MICKEY KAUS: Not a death panel, but a death pathway. “I can’t help but feel that the reason the President doesn’t effectively rebut the ‘rationing’ argument is that he kind of believes we have to move toward rationing. But couldn’t he fake it?” We’ll find out, I suspect . . . .

DANIEL HENNINGER: The Revolt of the Masses: Electorates are casting a global no-confidence vote in their leaderships. And with good reason. While the United States is currently suffering the worst political class in its history, things aren’t especially great elsewhere, either. . . .

And I love this: “It’s beginning to look as if the globe’s lumpen proletariat has decided they’ve had about enough of the lumpen bureaucratariat. It could be a revolution under way, though not the one predicted by the boys at the barricades.”

1,000 SHOW UP AT Sen. Bob Corker’s healthcare town hall.

The audience was a mix of ages and ideologies, although Corker was largely playing to a home crowd. A hand-lettered poster reading “No Cap Trade/Nurses Against ObamaCare” drew heavy applause, similar sign-waving and only a few half-hearted “boos,” while preprinted signs urging “Health Care Reform” and “Public Option = Affordable Health Care” were smaller in both size and number. . . . Dr. Mark Green of Blount County got applause when he presented a 26-page health reform bill, written by area doctors and nurses, that he said could be funded with no more money than is already being spent.

Preprinted vs. handmade signs? Nice to see folks in the press noticing. And only 26 pages? What will you do with the other 974?

VIA FACEBOOK, I SEE THAT MICHELLE MALKIN’S Culture Of Corruption is at Number One on the NYT bestsellers’ list for the fifth straight week. It’s probably just a coincidence, but it seems to me that things really started going south on Obama just about five weeks ago . . . .

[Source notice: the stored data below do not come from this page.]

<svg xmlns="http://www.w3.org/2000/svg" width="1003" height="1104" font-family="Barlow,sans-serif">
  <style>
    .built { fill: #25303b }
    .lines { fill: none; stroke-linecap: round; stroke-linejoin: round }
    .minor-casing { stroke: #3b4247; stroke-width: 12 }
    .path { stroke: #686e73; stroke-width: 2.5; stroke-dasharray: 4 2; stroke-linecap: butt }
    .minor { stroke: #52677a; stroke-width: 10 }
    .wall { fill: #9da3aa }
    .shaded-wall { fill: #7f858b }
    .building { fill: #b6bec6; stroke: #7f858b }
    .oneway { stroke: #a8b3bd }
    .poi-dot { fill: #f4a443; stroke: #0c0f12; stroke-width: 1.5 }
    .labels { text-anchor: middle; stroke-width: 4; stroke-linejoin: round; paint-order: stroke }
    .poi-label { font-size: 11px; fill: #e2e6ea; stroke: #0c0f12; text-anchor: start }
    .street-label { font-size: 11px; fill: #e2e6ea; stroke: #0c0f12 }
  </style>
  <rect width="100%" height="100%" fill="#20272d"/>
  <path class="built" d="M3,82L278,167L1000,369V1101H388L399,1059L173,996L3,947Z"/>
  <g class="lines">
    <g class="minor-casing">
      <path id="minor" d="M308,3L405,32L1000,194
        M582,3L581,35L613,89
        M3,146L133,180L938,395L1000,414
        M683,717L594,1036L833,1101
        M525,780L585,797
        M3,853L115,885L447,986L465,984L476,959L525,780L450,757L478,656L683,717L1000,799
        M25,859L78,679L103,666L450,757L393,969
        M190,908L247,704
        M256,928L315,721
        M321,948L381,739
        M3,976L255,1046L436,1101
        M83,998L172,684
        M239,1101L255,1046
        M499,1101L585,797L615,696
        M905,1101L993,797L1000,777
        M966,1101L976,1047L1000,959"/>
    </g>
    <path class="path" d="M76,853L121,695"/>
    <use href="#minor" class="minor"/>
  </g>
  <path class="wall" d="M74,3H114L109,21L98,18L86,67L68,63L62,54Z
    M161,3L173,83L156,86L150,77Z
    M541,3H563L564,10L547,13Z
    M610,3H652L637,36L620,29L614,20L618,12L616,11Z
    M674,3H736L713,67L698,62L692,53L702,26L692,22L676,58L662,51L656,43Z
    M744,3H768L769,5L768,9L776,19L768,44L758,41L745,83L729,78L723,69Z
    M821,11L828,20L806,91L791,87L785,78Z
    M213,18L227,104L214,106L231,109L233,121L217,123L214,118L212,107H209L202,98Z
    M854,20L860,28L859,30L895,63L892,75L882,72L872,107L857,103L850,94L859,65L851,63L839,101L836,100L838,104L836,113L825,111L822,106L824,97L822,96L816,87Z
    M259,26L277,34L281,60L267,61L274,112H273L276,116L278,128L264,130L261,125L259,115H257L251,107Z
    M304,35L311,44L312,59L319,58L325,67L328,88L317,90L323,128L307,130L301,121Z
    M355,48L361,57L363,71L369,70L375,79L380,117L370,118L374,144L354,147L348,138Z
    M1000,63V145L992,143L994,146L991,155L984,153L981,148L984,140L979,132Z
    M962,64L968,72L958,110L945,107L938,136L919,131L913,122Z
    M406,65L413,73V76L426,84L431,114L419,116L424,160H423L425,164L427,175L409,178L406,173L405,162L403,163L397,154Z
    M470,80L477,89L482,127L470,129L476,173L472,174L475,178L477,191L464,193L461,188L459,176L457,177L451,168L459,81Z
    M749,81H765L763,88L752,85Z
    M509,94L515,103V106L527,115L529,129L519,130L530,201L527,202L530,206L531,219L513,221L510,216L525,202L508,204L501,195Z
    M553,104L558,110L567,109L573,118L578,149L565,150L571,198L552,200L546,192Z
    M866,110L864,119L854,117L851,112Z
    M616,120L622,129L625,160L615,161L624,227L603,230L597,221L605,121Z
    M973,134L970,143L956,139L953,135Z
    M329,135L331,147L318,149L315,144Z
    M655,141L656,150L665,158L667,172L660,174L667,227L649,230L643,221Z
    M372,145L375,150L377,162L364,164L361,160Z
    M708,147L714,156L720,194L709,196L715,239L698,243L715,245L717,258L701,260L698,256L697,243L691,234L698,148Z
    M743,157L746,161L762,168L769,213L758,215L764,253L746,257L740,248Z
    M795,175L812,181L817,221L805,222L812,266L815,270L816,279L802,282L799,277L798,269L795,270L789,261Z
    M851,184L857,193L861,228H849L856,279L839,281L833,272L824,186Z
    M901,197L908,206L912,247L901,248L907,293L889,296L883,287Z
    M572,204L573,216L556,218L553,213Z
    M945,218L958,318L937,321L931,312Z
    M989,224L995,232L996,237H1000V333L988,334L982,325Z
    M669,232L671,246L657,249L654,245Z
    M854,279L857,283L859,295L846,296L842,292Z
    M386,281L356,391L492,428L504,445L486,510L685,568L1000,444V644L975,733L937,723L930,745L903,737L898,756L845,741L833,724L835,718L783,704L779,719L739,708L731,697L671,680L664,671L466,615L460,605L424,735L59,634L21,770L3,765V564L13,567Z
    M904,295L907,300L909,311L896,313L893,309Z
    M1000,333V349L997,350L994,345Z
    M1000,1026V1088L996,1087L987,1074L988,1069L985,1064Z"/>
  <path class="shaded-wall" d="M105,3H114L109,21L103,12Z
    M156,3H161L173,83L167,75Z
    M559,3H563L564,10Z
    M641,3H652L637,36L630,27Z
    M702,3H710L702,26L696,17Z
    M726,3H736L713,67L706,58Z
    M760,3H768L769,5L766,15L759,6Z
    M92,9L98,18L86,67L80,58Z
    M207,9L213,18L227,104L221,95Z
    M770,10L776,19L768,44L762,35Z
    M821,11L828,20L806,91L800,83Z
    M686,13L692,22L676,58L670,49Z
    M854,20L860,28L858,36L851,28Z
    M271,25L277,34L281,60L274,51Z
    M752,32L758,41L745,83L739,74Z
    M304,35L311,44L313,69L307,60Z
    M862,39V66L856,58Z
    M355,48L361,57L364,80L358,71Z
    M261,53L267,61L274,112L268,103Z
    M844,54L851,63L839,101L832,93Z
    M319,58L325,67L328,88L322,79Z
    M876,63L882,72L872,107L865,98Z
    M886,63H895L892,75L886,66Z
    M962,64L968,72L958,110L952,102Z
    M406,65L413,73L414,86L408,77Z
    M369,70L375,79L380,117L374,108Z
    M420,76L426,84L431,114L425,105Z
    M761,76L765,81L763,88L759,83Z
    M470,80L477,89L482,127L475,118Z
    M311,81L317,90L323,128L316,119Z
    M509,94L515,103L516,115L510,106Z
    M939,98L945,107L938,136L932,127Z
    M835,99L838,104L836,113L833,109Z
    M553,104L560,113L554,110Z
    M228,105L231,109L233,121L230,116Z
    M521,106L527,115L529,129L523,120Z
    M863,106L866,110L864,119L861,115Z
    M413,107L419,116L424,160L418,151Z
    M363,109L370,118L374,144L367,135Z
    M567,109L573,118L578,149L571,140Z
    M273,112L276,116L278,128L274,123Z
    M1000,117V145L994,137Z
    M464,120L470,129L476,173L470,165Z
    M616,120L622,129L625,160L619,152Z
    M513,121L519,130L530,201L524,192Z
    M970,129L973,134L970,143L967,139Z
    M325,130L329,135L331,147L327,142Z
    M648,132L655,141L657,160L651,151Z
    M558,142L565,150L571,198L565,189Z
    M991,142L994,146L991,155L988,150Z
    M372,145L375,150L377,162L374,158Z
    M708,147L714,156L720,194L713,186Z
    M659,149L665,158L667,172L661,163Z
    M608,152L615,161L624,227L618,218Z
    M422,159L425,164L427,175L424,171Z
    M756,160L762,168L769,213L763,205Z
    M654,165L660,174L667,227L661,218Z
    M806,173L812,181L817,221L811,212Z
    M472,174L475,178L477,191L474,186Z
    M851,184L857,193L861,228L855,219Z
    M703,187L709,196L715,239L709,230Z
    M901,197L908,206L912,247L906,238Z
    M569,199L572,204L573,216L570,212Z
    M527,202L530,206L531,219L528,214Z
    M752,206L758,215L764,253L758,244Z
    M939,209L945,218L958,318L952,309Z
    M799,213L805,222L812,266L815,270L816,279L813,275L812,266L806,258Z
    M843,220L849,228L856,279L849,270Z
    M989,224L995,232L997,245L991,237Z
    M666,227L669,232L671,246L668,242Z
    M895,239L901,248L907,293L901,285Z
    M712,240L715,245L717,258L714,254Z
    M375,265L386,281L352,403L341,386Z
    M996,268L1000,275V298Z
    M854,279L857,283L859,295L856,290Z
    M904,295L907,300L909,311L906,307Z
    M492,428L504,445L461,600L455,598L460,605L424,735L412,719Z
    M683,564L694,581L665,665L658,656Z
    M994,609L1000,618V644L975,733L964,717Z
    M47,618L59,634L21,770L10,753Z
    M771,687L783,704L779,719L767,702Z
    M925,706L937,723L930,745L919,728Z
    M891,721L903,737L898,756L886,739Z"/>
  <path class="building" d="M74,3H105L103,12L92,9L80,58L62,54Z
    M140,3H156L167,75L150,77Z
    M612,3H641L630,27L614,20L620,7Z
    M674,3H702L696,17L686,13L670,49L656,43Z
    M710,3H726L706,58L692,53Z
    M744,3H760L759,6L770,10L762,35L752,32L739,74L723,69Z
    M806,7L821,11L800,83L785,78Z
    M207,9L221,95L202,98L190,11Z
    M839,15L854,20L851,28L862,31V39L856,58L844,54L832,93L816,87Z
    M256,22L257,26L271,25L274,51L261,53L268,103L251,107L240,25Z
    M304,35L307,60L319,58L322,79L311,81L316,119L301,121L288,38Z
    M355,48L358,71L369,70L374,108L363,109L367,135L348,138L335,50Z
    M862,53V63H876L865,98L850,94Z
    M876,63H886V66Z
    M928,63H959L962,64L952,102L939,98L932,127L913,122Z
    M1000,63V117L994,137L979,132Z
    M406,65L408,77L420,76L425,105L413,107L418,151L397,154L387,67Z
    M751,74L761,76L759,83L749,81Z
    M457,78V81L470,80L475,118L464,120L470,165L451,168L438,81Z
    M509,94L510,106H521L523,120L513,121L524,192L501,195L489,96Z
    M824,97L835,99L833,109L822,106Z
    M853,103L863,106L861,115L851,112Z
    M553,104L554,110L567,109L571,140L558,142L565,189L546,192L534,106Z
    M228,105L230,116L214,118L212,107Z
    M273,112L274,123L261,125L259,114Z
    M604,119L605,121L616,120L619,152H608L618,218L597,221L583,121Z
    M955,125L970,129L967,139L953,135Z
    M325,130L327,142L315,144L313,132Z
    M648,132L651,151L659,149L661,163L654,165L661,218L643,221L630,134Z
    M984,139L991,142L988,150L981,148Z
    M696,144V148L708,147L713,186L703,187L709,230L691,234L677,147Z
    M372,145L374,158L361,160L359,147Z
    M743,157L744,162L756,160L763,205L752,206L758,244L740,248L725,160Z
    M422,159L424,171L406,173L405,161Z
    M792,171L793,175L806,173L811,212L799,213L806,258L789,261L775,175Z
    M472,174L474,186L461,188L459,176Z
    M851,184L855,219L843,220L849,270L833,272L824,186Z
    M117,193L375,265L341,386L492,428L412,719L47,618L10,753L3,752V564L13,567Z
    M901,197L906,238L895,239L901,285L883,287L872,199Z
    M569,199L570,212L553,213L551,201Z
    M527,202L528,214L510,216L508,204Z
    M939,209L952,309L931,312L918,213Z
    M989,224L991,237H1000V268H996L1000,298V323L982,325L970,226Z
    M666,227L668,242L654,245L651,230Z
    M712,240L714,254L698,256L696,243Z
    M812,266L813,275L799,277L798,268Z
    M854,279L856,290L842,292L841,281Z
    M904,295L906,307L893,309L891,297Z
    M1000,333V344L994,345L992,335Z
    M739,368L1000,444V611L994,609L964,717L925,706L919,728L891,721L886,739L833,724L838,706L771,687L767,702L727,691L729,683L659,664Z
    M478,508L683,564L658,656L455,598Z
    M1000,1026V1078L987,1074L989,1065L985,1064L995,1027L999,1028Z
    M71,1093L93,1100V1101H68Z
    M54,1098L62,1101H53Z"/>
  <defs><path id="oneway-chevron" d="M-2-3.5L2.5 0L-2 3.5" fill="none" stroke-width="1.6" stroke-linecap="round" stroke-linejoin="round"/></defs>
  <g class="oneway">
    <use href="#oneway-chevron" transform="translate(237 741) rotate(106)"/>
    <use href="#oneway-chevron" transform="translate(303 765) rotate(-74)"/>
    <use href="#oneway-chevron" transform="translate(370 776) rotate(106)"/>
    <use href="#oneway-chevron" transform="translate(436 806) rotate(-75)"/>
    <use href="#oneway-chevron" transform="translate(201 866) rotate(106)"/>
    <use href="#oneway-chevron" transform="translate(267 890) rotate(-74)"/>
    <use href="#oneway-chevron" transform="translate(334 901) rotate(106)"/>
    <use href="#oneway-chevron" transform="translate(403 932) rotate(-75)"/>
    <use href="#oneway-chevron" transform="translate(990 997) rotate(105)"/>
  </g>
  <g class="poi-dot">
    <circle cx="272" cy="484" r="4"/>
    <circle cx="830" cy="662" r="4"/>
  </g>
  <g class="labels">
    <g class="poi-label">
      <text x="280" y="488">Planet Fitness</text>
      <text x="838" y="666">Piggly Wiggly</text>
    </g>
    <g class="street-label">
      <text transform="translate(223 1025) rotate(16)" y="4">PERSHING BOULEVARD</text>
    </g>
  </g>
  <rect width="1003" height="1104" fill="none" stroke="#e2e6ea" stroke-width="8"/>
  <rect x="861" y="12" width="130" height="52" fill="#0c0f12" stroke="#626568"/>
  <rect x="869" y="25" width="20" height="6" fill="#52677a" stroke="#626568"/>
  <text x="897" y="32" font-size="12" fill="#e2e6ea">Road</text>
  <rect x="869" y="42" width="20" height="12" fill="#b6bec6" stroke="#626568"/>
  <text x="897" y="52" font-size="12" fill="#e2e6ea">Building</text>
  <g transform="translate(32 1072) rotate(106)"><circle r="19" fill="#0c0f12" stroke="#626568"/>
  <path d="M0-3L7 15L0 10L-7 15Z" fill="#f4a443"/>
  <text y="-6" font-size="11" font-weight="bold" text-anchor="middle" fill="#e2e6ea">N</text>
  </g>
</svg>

GETTING A GUN IN D.C.: “It took $833.69, a total of 15 hours 50 minutes, four trips to the Metropolitan Police Department, two background checks, a set of fingerprints, a five-hour class and a 20-question multiple-choice exam. Oh, and the votes of five Supreme Court justices. They’re the ones who really made it possible for me, as a District resident, to own a handgun, a constitutional right as heavily debated and rigorously parsed as the freedoms of speech and religion.” Most other constitutional rights don’t involve so many government barriers, or such open hostility from the government officials who, theoretically, should be protecting them, not trying to kill them.

UPDATE: A couple of readers wonder when we’ll see news stories expressing concern that firearms ownership in D.C. is reserved for the rich.

HOWARD KURTZ: “The criticism of Barack Obama has turned strikingly personal as some of his liberal media allies have gone wobbly on him. After playing a cheerleading role during the campaign, some are bluntly questioning whether he’s up to the job. If Obama is losing Paul Krugman, can the rest of the left be far behind? . . . It was liberal commentators, of course, who formed the leading edge of the most favorable coverage that any White House contender has drawn in a generation. Having swooned as they did, some were probably more susceptible to having their hearts broken.”

TOWN-HALL HATER CAROL SHEA PORTER slips in the polls.